Le compteur bi-horaire est-il encore avantageux en 2026 ?
Oui, mais seulement si une part suffisante de votre consommation tombe en heures creuses.
La règle communément admise en Belgique est un seuil d'environ un quart de la consommation en heures creuses pour commencer à y gagner, le bénéfice devenant net au-delà de 40 %. En dessous, le tarif de jour plus élevé — et, sur certaines offres, une redevance légèrement supérieure — efface l'avantage nocturne. Autrement dit, le bi-horaire récompense les ménages capables de décaler réellement leurs usages, pas ceux qui l'espèrent sans changer leurs habitudes.
Le bi-horaire ne récompense pas ceux qui ont un compteur double, mais ceux qui déplacent vraiment leur consommation vers la nuit.
Ce calcul a été rebattu par une évolution de fond : en Flandre, la part réseau de la facture ne distingue plus les heures pleines des heures creuses depuis la mise en place du tarif capacitaire, déployé depuis 2023 et pleinement en vigueur en 2026. Concrètement, le coût de distribution y dépend désormais surtout de votre pointe de puissance (le pic mesuré sur 15 minutes), pas du moment de la journée. Le découpage jour/nuit ne subsiste alors que sur la composante énergie fixée par le fournisseur.
Quelles sont les heures creuses en 2026 selon votre région ?
Elles diffèrent d'une région à l'autre, et la Wallonie les a modifiées au 1er janvier 2026.
En Wallonie (ORES, RESA), depuis le 1er janvier 2026, les heures creuses couvrent 22h-7h et 11h-17h tous les jours, week-end et jours fériés compris. Les heures pleines sont donc 7h-11h et 17h-22h. Cela porte le total à environ 105 heures creuses par semaine, contre 93 auparavant (ORES, 2026). Le basculement s'est fait automatiquement, sans démarche du client.
À Bruxelles (Sibelga), les plages restent inchangées en 2026 : heures creuses de 22h à 7h en semaine, plus l'intégralité du week-end (du vendredi 22h au lundi 7h). En Flandre (Fluvius), comme évoqué, la part réseau ne fait plus la différence.

Comment savoir si le bi-horaire vaut le coup pour vous ?
En lisant votre facture, pas en devinant.
Si vous êtes déjà en bi-horaire, votre facture annuelle de régularisation indique séparément les kWh consommés de jour et de nuit. Faites le rapport : divisez les kWh d'heures creuses par le total. Au-dessus d'un quart, le bi-horaire commence à se défendre ; au-dessus de 40 %, il est presque toujours gagnant. En dessous, un compteur simple au tarif unique revient souvent moins cher une fois la redevance intégrée.
Si vous êtes en mono-horaire et hésitez à passer au double, raisonnez sur vos usages décalables : chauffe-eau électrique programmable, recharge d'un véhicule électrique la nuit, lave-vaisselle et lave-linge à horaire choisi.

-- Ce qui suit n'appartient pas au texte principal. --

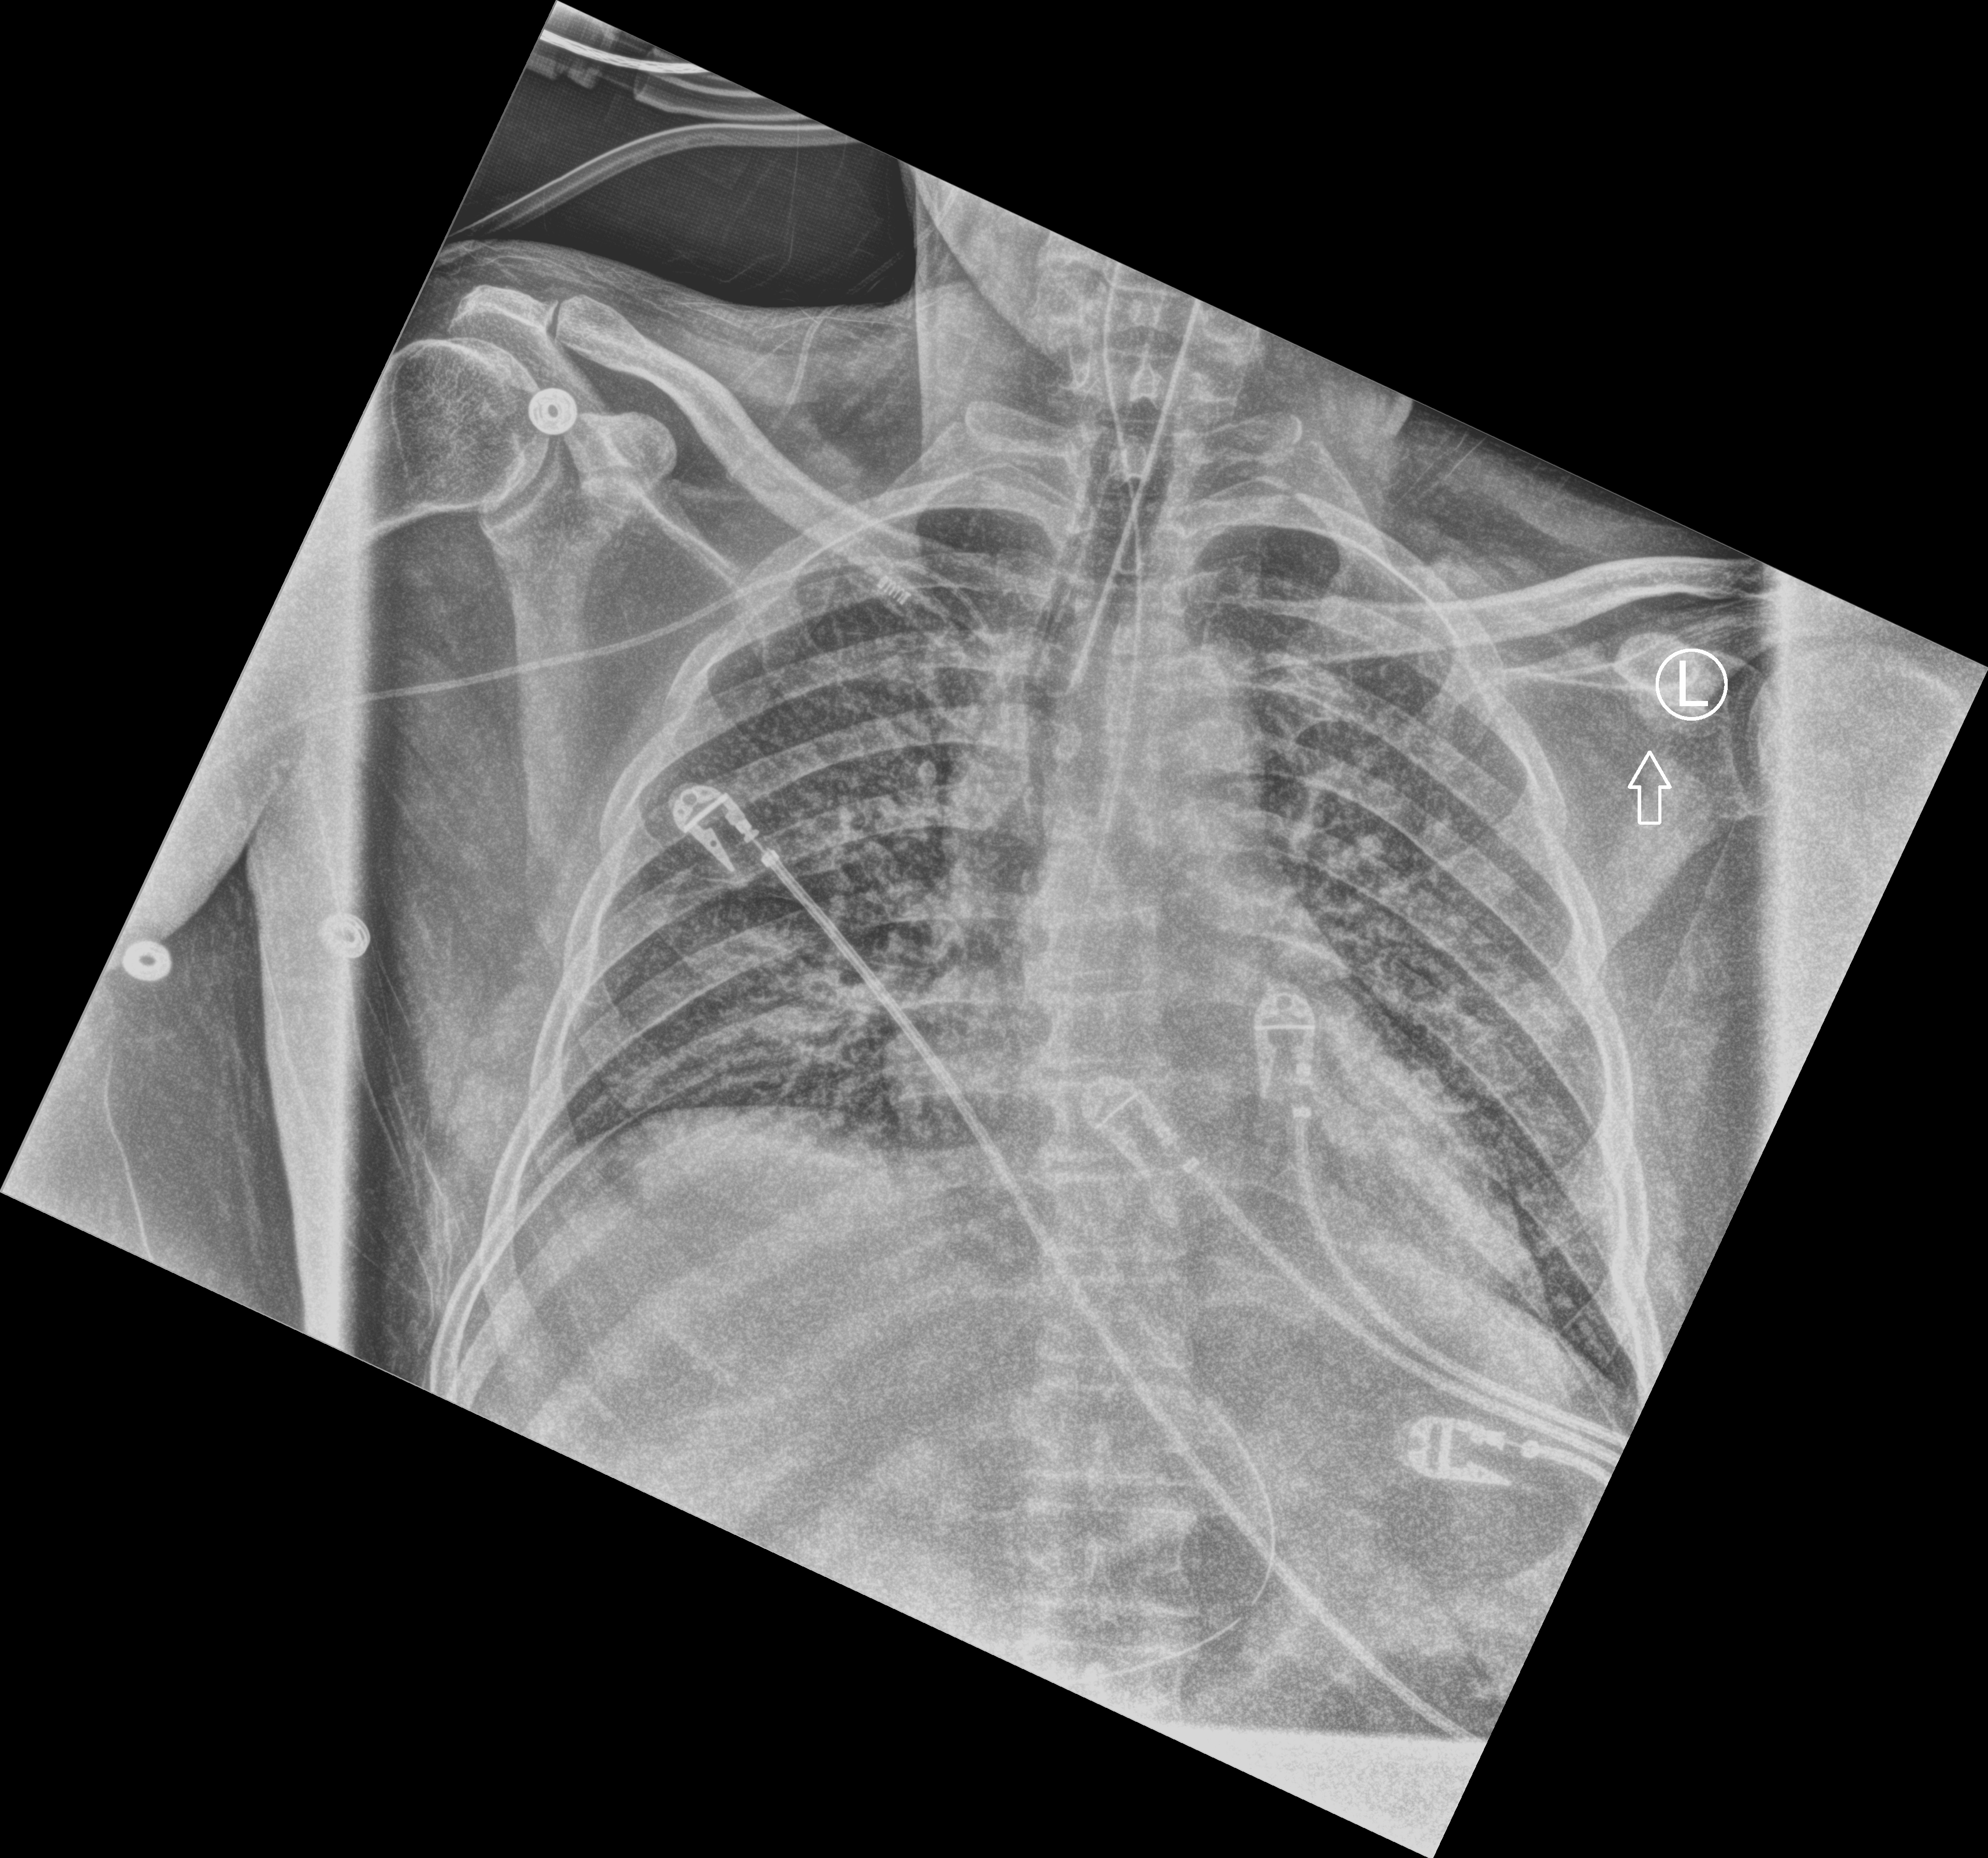
Portable chest radiograph, anteroposterior (AP) projection. Patient hospitalised with COVID-19; male, aged 18–59 years.
Hospital-stay facts (about this admission, not read from this image; timing relative to this image not recorded): COPD (admission record): no; admitted to intensive care during this hospital stay: yes.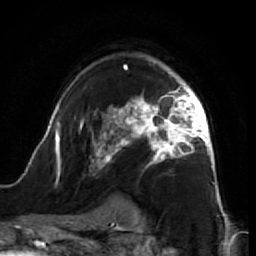
Breast MRI (dynamic contrast-enhanced), one axial slice; position 48 of 64 along the scan axis; cropped to one breast; dynamic contrast-enhanced series, time point 2 of 7 at this slice position (early post-contrast); 1.5 T; TE 2.6 ms, TR 5.7 ms; 256 × 256 image matrix. Female patient.
Annotated regions visible in this slice (semi-automatically segmented with operator editing):
- enhancing-tissue mask used for the functional tumour volume (all voxels passing the contrast-enhancement thresholds inside the analysis volume; usually the tumour): bounding box [x1, y1, x2, y2] px = [44, 63, 218, 195]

Sans ces gros postes déplaçables, le gain théorique reste théorique.
Pour qui le compteur mono-horaire est-il plus intéressant ?
Pour les petits consommateurs et les foyers actifs en journée.
Un studio d'étudiant, un couple sans enfant absent la journée, un ménage sans gros appareil programmable : dans ces profils, l'essentiel de la consommation tombe aux heures où le bi-horaire coûte le plus cher. Le tarif simple évite alors de payer le jour au prix fort pour une poignée de kWh nocturnes. La simplicité a aussi une valeur : un seul prix, une facture plus lisible, aucune contrainte d'horaire à respecter.
Faut-il un compteur bi-horaire si vous avez des panneaux solaires ?
Souvent non : avec une production qui couvre l'essentiel de votre consommation, le mono-horaire suffit.
Quand vos panneaux photovoltaïques produisent autant ou plus que ce que vous consommez sur l'année, vous autoconsommez surtout en journée et l'intérêt du découpage jour/nuit s'effrite. Dans ce cas de figure, un compteur simple est fréquemment conseillé. L'arbitrage dépend toutefois de votre installation, de la présence d'une batterie domestique et du mécanisme de comptage applicable dans votre région — autant d'éléments à vérifier avant de trancher, idéalement avec votre gestionnaire de réseau.
Le choix du compteur change-t-il selon le fournisseur ?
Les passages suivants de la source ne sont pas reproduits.